Requirement — Each line below is to be set down again exactly.

___ Exercise material

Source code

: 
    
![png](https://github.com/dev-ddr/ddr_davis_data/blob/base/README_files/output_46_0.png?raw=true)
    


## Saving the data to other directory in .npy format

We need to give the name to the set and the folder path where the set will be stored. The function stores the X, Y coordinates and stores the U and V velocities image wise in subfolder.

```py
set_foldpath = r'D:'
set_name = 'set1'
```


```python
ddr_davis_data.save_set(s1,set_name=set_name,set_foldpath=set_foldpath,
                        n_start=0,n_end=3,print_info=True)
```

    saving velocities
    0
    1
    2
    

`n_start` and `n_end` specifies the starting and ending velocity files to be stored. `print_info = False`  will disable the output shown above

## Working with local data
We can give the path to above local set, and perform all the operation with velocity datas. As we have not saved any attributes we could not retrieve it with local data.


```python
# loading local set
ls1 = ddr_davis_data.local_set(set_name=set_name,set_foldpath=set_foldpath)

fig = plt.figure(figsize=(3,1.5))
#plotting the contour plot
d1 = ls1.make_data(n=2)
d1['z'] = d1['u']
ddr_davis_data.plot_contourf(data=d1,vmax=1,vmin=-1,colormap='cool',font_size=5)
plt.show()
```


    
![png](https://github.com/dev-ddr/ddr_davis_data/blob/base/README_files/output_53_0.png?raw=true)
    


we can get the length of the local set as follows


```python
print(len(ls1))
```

______

Solution for this task —
Source code

: 
    
![png](https://github.com/dev-ddr/ddr_davis_data/blob/base/README_files/output_46_0.png?raw=true)
    


## Saving the data to other directory in .npy format

We need to give the name to the set and the folder path where the set will be stored. The function stores the X, Y coordinates and stores the U and V velocities image wise in subfolder.

```py
set_foldpath = r'D:'
set_name = 'set1'
```


```python
ddr_davis_data.save_set(s1,set_name=set_name,set_foldpath=set_foldpath,
                        n_start=0,n_end=3,print_info=True)
```

    saving velocities
    0
    1
    2
    

`n_start` and `n_end` specifies the starting and ending velocity files to be stored. `print_info = False`  will disable the output shown above

## Working with local data
We can give the path to above local set, and perform all the operation with velocity datas. As we have not saved any attributes we could not retrieve it with local data.


```python
# loading local set
ls1 = ddr_davis_data.local_set(set_name=set_name,set_foldpath=set_foldpath)

fig = plt.figure(figsize=(3,1.5))
#plotting the contour plot
d1 = ls1.make_data(n=2)
d1['z'] = d1['u']
ddr_davis_data.plot_contourf(data=d1,vmax=1,vmin=-1,colormap='cool',font_size=5)
plt.show()
```


    
![png](https://github.com/dev-ddr/ddr_davis_data/blob/base/README_files/output_53_0.png?raw=true)
    


we can get the length of the local set as follows


```python
print(len(ls1))
```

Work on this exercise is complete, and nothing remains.